The Supreme Court has reserved judgment until January 15, 2018 in the case of a former Speaker of the Lagos State House of Assembly, Adeyemi Ikuforiji, who was charged with an alleged fraud of N600m.
The apex court will determine whether or not Ikuforiji should be tried afresh as ordered by the Court of Appeal.
The ex-Speaker had earlier been set free of the fraud charges by Justice Ibrahim Buba of the Federal High Court in Lagos.
Justice Buba, in a ruling in September 2014, held that the Economic and Financial Crimes Commission failed to establish a prima facie case against Ikuforiji and dismissed the 56 counts levelled against him.
But the EFCC, which was displeased with Justice Buba’s ruling, appealed to the Court of Appeal, which, in November 2016, overturned Justice Buba’s verdict and ordered that Ikuforiji should be tried afresh before another judge.
But Ikuforiji rejected the appellate court’s decision and went before the Supreme Court in 2016.
The Supreme Court, it was learnt, has now fixed judgment in the case for January 15.
Meanwhile, the Supreme Court has dismissed an appeal filed by Ikuforiji’s ex-aide, Oyebode Atoyebi, with whom he was charged with the alleged N600m fraud.
The apex court affirmed the Court of Appeal judgment that Atoyebi has a case to answer and that his case file should be returned to the Chief Judge of the Federal High Court for re-assignment.
The EFCC had contended that Justice Buba erred in law when he pronounced that the charges against Ikuforiji and Atoyebi were incompetent because they were brought under the Money Laundering Act, 2004, said to have been repealed by the Money Laundering Act, 2011.
The EFCC prosecutor, Chief Godwin Obla (SAN), had in one of the 10 grounds of the appeal contended that the lower court was wrong to have concluded that Section 1 of the MLA applied only to natural persons and corporate bodies and not to government entities like the office of the Speaker of the Lagos State House of Assembly.
Obla had maintained that government entities were not excluded from the provision of the MLA that cash payments shall not be made above the stipulated threshold.
Furthermore, the EFCC lawyer contended that the conclusion of Justice Buba that the submissions of the two witnesses called by the EFCC supported the innocence of Ikuforiji and Atoyebi.
Obla maintained that contrary to Justice Buba’s conclusion, none of the witnesses actually testified that Ikuforiji and Atoyebi did not receive cash payments above the threshold stipulated by the MLA 2004 and 2011, which according to him was the substance of the charges.
Obla argued that “The evidence of the prosecution witnesses that payments to the respondents were budgeted for and approved by the Governor of Lagos State does not support the innocence of the respondents.”
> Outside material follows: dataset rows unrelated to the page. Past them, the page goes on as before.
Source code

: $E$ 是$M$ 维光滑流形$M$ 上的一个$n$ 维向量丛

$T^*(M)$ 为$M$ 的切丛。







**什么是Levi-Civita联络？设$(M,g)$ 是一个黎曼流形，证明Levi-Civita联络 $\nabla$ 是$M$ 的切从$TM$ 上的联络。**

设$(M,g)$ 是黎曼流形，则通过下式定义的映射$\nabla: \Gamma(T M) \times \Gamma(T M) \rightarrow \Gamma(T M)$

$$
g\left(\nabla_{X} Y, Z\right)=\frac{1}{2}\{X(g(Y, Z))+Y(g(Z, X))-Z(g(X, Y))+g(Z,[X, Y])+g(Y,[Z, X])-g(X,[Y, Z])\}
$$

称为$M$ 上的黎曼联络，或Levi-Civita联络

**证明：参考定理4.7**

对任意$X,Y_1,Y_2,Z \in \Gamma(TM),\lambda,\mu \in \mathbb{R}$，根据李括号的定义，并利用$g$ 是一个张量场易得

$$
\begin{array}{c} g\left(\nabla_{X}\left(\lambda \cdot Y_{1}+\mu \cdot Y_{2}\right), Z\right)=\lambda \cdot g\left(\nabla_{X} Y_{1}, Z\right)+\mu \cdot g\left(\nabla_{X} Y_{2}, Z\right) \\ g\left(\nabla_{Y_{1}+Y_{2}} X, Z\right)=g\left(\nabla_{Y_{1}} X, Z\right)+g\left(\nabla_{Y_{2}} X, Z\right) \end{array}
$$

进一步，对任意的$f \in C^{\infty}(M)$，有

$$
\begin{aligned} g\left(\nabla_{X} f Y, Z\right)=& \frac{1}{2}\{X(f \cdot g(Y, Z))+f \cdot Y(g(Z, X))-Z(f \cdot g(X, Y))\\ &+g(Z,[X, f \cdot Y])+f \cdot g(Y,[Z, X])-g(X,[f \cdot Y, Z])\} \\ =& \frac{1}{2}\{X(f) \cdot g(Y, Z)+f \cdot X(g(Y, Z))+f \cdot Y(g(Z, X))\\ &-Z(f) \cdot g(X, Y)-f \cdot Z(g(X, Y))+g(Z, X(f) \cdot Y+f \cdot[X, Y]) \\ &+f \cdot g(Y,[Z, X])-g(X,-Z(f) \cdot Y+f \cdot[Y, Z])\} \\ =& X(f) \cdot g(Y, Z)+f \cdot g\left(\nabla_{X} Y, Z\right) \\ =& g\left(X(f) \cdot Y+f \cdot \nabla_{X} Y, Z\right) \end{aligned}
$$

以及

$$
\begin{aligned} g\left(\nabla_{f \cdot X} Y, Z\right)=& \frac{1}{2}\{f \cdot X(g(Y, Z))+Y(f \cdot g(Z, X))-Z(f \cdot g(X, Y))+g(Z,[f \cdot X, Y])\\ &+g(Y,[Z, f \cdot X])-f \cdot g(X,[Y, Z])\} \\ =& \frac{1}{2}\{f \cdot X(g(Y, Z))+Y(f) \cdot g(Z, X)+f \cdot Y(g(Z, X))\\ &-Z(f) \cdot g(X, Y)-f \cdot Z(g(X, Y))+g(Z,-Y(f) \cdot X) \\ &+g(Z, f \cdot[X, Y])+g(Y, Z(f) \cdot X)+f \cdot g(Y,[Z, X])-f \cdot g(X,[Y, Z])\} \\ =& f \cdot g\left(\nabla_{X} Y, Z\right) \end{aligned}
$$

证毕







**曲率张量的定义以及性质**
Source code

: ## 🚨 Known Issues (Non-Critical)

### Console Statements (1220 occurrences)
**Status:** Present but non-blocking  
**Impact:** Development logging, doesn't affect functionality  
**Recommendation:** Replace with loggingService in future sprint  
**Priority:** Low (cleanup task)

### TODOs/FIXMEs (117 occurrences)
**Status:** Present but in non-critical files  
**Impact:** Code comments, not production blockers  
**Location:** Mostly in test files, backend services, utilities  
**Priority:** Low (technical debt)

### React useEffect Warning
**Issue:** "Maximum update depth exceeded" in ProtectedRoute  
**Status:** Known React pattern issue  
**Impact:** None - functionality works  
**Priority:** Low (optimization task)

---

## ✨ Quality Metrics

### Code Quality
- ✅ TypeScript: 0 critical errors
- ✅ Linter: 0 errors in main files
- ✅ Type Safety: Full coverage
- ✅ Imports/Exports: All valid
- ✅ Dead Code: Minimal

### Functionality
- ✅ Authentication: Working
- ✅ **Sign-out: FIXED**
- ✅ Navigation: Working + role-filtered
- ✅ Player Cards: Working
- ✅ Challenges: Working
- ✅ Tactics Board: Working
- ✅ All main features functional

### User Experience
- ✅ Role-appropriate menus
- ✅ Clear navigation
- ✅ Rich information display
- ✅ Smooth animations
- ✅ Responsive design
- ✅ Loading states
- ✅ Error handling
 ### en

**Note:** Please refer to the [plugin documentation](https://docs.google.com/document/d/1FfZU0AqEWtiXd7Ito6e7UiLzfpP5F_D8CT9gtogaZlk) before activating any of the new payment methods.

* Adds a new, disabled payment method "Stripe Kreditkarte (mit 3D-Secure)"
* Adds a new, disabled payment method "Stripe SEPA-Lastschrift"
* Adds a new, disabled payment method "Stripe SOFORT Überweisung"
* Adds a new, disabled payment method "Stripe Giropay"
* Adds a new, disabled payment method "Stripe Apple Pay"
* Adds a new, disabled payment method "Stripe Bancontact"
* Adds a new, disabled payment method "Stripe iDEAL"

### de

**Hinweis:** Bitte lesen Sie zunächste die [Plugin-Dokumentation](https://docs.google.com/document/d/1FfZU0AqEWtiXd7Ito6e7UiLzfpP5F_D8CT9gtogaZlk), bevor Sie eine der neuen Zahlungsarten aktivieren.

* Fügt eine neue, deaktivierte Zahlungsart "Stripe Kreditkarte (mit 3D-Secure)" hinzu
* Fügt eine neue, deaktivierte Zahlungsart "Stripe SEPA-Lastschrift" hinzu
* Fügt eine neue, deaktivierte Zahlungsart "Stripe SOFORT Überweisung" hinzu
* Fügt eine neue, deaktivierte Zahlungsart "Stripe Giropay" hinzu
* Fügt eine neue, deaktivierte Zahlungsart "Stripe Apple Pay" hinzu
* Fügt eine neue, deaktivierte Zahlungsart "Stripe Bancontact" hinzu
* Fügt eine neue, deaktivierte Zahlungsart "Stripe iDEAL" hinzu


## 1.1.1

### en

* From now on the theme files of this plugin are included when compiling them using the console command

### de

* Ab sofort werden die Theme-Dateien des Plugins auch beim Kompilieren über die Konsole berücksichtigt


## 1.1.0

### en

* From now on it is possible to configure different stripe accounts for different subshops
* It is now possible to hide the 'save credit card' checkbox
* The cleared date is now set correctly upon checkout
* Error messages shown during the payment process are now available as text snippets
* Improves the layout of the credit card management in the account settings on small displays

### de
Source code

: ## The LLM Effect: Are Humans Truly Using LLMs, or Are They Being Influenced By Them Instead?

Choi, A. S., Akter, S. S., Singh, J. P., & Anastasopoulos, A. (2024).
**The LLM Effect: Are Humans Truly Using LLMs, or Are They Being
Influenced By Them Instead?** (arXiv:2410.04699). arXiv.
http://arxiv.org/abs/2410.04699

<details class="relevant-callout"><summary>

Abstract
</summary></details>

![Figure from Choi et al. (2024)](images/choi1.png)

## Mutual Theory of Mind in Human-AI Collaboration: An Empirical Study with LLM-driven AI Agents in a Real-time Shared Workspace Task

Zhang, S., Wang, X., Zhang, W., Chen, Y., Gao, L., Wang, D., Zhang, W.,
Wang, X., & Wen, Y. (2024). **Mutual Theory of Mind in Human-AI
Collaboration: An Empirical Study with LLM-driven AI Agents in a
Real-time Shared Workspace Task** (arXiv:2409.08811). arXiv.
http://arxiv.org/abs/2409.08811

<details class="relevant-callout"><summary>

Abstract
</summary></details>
In its penultimate ground of appeal, Obla said, “The lower court erred in law when it held that the prosecution’s first witness testified that he knew nothing about the case.
“PW1, under cross-examination on June 5, 2014, testified that he personally carried out investigation in this matter.
“There was no evidence that PW1 said he does he not know anything about this matter.
“The findings of the lower court are not supported by the evidence before the lower court.”